There was no turning back from there. She had to die. I would shoot her to death and bury her in the cove.

I held the gun firmly, ready to fire. Then I feared the noise of the detonation would give me away. And I feared that her body would be recovered when some dog from the neighborhoods would come and dig where its nose told it something, someone was buried. And then the hole done by the bullet would steal be visible. They would know she had been killed, and I would be the easiest person to suspect for her murder. It was far too risky.

There would always be a risk that her body would be recovered. Any injure caused to her by a human hand could be identified. Soils were soaked in sea water and the only alternative to hide her was the sea itself. A human body, when kept still in a cold and wet environment, does not fully rot, it will always keep enouh evidence to tell the world its own story. Mortuary wax, they call it.

Her death had to be an accident. Or at least needed to look like it.

With the butt of my gun I knocked her on the head. Hard. She did not move for a second, that smile of hers still on her face. then she collapsed. Her eyes turned glassy, yet she was smiling still. For one second I thought she was dead, but the illusion was broken by the imperceptible motion of her chest. She merely had lost consciousness. Just as I had wanted her to.

I knew exactly what I had to do. I had to act fast. I carried her to the boat and laid her on the cabin floor. I did not turn the light on in the cabin.

I took her yacht to the sea, with the plan to sink her in deep water where it would be impossible to find her. But the elements were against me, the fierce wind blowing from the west, making the frail yacht drift to the left side of the cove where it would go crashing against the rocks within minutes.

I went to the cabin and opened the sea cocks. There was a spike leaning on the one of the walls. I took it and went out of the cabin. I locked the door from the outside. The portholes in the cabin were too narrow to provide an escape.

I was about to leave on the dinghy when my blood curdled. She had banged on the cabin door. She was conscious again and was banging repeatedly against the door. I hastily jumped into the dinghy, started rowing backwards and watched her sink.

Then they began. Her screams. I knew then that water must have started flooding the cabin heavily.
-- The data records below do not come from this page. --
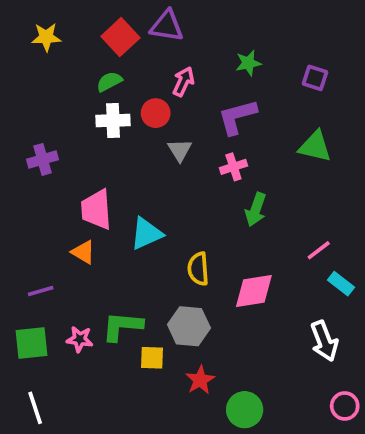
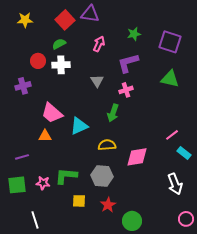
purple square: (315, 78) -> (170, 42), size x1.6
red circle: (156, 113) -> (38, 61), moved
pink trapezoid: (96, 209) -> (52, 113), turned -45
green arrow: (256, 209) -> (113, 113), moved
orange triangle: (83, 252) -> (45, 136), turned -32
yellow semicircle: (198, 269) -> (107, 145), turned 90
yellow square: (152, 358) -> (79, 201), moved
white line: (35, 408) -> (35, 220), moved

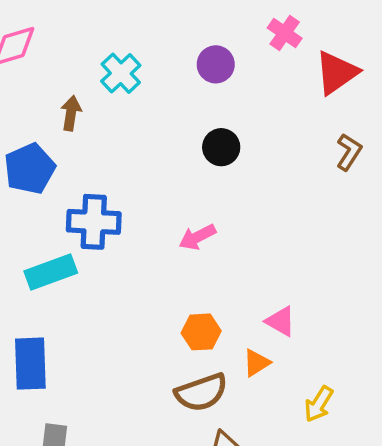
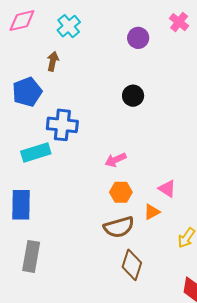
cyan cross: (121, 73) -> (69, 26), moved
black circle: (221, 147) -> (133, 96), moved
pink arrow: (197, 237) -> (116, 160), moved

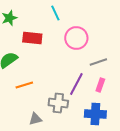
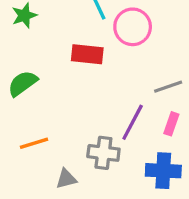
red rectangle: (32, 38) -> (87, 54), moved
pink circle: (76, 38) -> (133, 27), moved
orange line: (24, 85) -> (34, 143), moved

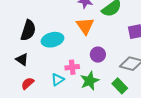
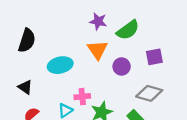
black semicircle: (28, 30) -> (27, 41), moved
purple circle: (98, 55) -> (122, 66), moved

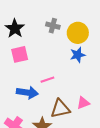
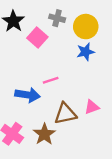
pink square: (20, 54) -> (37, 38), moved, turned -36

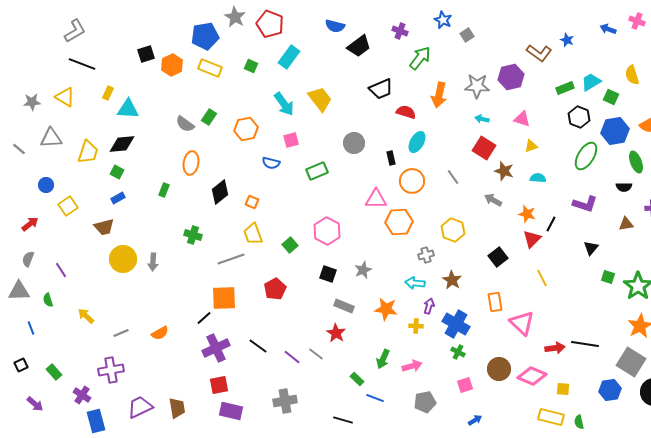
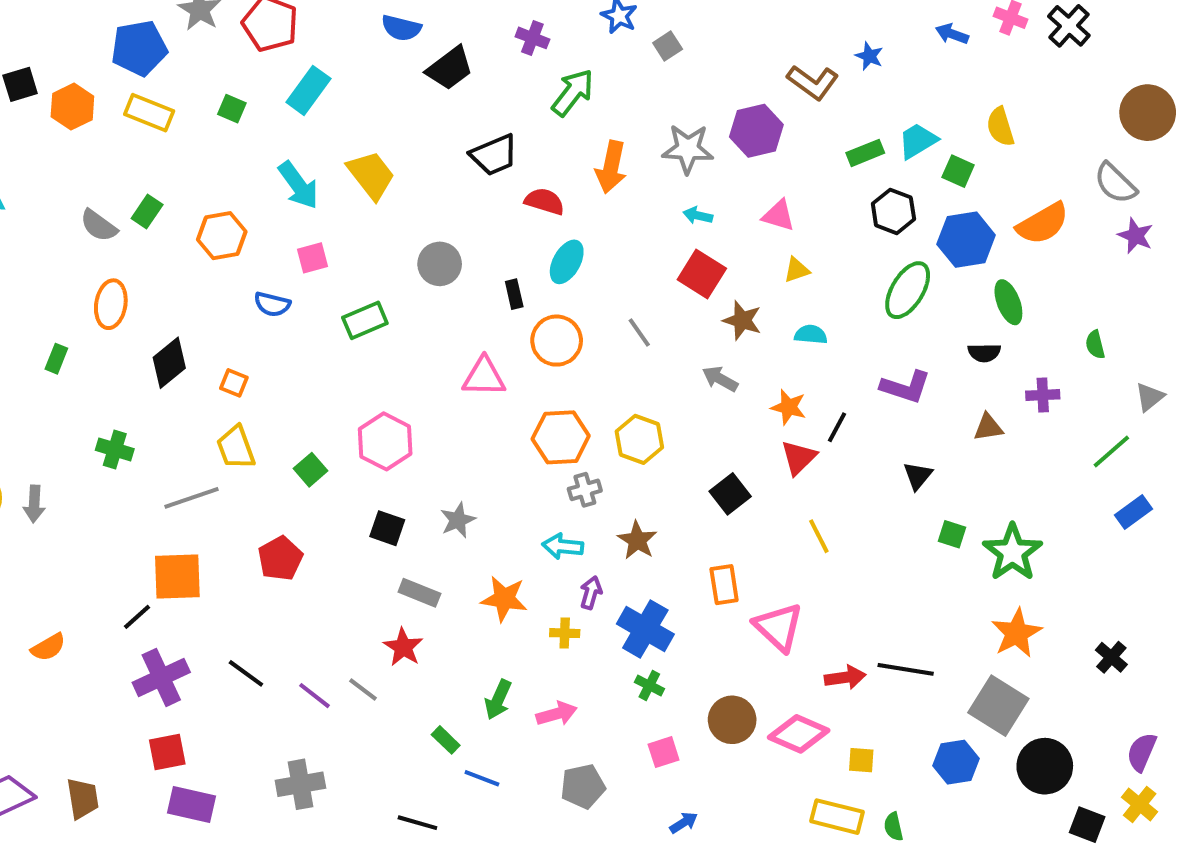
orange hexagon: (399, 222) -> (561, 437), moved

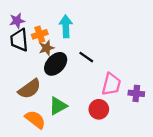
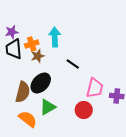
black ellipse: (56, 64) -> (41, 83), moved
brown semicircle: (30, 89) -> (23, 92), turned -40

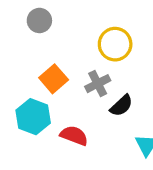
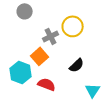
orange square: (54, 79) -> (40, 56), moved
gray cross: (98, 84) -> (51, 36), moved

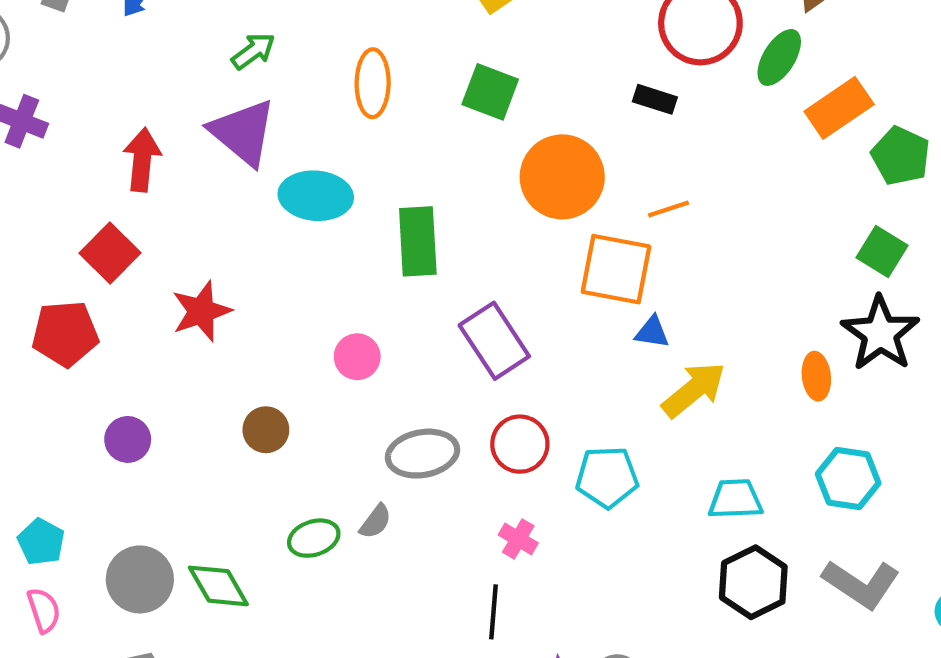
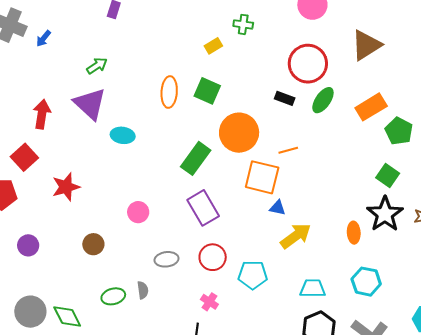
green ellipse: (779, 57) -> (323, 100), moved
orange ellipse: (373, 83) -> (169, 92), moved
cyan ellipse: (316, 196) -> (123, 135), size x0.7
green rectangle: (418, 241) -> (196, 158), moved, turned 36
gray ellipse: (423, 454) -> (167, 259), size x0.7
gray semicircle: (376, 521) -> (143, 290), turned -48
She would be drowned. She would because I had locked her in a coffin of a boat that was taking on water with no way to escape. I pictured her alone and helpless in the pitch black night of the cabin, with oxygen getting fewer and fewer, water reaching her knees, and then her waist, and breasts… She would desperately try to keep herself at the surface, knowing there was nothing she could do, that the end was ineluctable. Soon it would be her neck, and then her chin, her lips. Her nostrils. Her eyes, wide open in their eye-sockets.

The cabin sank underwater and took her screams with it, silencing them forever. Only the bow was emerging still. Moon appeared from amongst the clouds and casted an opal light on those two words painted in green on the bow : Je reviens. And I knew then she would come back, no matter how I tried to escape her, she would come back. As a ghost, perhaps. Or maybe as evidence against me in a court of law where an inquest over her murder case would take place. Or simply as guilt.

I killed Rebecca. I killed her spirit and I destroyed everything of her, to her very wish for a painless death. I am a murderer and a tormentor. That's what my second wife is so wrong about.

And when I join the dead, everlasting images of Monte Carlo's cliffs together with my guilt is what they bury me with.